Making Assessment Clear

Importance of Theme “Making Assessment Clear”

The theme “Making Assessment Clear” is an important aspect of Assessment and Feedback as it outlines not only the actual assessment, but also what is required for it. What criteria are going to be used. The standard and level of work expected for each element. If students are not aware of where the goalposts are, it is very difficult for them to get the ball between them.


Dr Kasia Szpakowska posts her assessment rubrics on Blackboard well in advance of the assessment deadline, and ensures that all new assessments have a suitable rubric that corresponds to the assessment type. She uses self-assessment tools such as asking the students to suggest a grade for their piece of work and attach it to the assignment. She uses Web PA for peer assessment of group work. She also uses a draft element of a larger project, where detailed feedback is given on this small element, the student must utilise this feedback to inform the rest of the project. She finds that providing samples of good assignments is a valuable method of ensuring that students know what is expected of them.

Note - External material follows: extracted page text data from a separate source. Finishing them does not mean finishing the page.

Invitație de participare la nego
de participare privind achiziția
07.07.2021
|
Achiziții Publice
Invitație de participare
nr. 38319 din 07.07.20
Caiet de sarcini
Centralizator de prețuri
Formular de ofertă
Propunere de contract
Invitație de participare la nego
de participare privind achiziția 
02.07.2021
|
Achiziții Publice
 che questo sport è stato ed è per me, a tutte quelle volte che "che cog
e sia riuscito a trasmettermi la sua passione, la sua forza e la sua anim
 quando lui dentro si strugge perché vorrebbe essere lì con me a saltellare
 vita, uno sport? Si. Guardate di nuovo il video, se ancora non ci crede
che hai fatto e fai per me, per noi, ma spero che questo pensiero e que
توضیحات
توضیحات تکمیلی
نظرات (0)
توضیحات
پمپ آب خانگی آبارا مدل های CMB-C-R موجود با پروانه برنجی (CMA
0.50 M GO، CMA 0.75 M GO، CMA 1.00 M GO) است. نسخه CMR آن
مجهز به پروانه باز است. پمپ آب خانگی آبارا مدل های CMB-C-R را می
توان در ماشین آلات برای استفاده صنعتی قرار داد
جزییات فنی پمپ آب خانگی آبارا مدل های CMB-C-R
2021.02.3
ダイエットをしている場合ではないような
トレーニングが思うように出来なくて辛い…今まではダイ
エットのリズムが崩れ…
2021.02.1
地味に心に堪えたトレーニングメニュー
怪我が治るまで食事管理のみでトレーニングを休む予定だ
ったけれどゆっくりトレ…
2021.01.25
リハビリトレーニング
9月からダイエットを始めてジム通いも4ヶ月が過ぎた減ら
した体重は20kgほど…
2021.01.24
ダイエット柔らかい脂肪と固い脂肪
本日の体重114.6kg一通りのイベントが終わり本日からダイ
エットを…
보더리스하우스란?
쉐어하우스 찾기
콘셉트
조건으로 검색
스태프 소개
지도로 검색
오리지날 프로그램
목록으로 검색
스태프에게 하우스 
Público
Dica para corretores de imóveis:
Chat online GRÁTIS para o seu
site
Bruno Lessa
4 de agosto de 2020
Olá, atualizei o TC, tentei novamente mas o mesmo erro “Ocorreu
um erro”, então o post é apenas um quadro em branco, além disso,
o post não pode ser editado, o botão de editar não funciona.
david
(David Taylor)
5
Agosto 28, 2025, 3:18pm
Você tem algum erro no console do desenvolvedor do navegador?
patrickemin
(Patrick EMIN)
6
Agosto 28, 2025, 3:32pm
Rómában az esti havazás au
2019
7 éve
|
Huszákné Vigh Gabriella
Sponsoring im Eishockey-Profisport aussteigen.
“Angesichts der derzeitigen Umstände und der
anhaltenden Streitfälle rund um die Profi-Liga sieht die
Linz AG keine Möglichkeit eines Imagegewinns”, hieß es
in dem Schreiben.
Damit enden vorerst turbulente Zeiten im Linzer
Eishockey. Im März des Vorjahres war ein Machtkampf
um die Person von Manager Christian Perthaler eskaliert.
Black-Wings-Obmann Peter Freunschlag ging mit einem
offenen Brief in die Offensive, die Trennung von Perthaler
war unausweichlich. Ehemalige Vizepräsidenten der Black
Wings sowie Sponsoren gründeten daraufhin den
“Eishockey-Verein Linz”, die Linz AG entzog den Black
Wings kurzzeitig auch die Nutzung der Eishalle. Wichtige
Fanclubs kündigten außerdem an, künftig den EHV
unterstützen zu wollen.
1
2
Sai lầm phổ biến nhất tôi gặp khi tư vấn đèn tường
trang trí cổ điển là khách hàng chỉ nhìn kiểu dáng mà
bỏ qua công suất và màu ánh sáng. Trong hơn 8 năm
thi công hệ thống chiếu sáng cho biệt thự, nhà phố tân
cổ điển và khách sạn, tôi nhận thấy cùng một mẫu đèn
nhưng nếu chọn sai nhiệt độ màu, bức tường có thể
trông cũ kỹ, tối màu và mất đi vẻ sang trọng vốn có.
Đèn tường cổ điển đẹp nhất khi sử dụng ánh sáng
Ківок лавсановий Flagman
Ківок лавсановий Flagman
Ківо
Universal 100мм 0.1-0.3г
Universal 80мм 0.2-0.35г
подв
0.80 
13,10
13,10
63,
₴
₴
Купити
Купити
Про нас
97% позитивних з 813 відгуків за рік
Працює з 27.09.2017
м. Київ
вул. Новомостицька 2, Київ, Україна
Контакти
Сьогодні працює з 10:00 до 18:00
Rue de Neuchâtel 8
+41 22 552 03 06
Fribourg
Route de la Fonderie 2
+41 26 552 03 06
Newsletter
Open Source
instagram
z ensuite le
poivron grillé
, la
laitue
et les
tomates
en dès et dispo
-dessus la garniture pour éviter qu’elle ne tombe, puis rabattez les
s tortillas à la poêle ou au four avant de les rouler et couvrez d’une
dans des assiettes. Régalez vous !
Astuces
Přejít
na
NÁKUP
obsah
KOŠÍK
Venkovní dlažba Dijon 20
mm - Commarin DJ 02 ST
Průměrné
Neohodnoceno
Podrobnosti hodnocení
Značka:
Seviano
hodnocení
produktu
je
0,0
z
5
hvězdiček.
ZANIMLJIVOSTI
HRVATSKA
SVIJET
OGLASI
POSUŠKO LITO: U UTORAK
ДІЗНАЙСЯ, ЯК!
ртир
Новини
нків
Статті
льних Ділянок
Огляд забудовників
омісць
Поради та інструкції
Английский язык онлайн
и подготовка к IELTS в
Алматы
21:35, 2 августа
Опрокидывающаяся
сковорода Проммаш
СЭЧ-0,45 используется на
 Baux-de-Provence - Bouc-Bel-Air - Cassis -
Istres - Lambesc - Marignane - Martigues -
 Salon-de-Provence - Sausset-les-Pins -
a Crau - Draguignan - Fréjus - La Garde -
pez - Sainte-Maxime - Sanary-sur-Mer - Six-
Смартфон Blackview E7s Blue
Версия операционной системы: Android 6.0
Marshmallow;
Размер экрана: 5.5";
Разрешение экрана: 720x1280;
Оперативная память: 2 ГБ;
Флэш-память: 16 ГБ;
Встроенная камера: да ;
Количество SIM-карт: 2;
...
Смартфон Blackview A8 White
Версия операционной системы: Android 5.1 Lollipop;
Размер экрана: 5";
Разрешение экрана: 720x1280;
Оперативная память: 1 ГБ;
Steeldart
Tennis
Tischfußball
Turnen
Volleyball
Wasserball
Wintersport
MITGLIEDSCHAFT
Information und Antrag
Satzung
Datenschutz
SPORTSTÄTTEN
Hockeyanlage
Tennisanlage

Dr Chris Jobling uses lots of the same ideas with his students. He says that it is vital to provide a detailed assignment brief and a clear marking scheme for the students. He also uses rubrics, which he provides his students with, often as speadsheet, prior to the assignment hand in date. He likes to ask the students to use the marking criteria to indicate how confident they are about fulfilling each of the criteria in their completed assignments. This method also provides the marker with ideas for targeted feedback.


Dr Phil Race, Addressing Student Satisfaction – adopted from material published in Making Teaching Work by Phil Race and Ruth Pickford, London: Sage, 2007).

How to make the assessment criteria used clear ?

Publish the assessment criteria in student handbooks or on relevant websites.
Use your tone of voice, body language, and eye contact to bear upon the clarity of the marking criteria. For example, explain them in lectures, tutorials and seminars with students.
Give students a chance to apply marking criteria. For example, get them to mark some past work in a lecture before they do some similar coursework, or before they begin revision for related exam questions.
Get students to self-assess their own coursework using the same marking criteria as will be used for tutor assessment of their work. Then provide feedback on how well their self-assessment has worked in practice, and guidance about particular aspects that need to be re-examined.


The theme is also significant in relation to the National Student Survey and the Higher Education Academy Fellowship.

National Student Survey

The theme has been taken from the National Student Survey question “the criteria used in marking have been clear in advance” under the category of “Assessment and Feedback”.

In the recent 2014 NSS results 78% of students at Swansea University agreed that “the criteria used in the marking have been clear in advance”.

Higher Education Academy

The theme is also important in regards to the United Kingdom Professional Standards Framework (UKPSF) as “making assessment clear” contributes to Area of Activity A3 assess and give feedback to learners.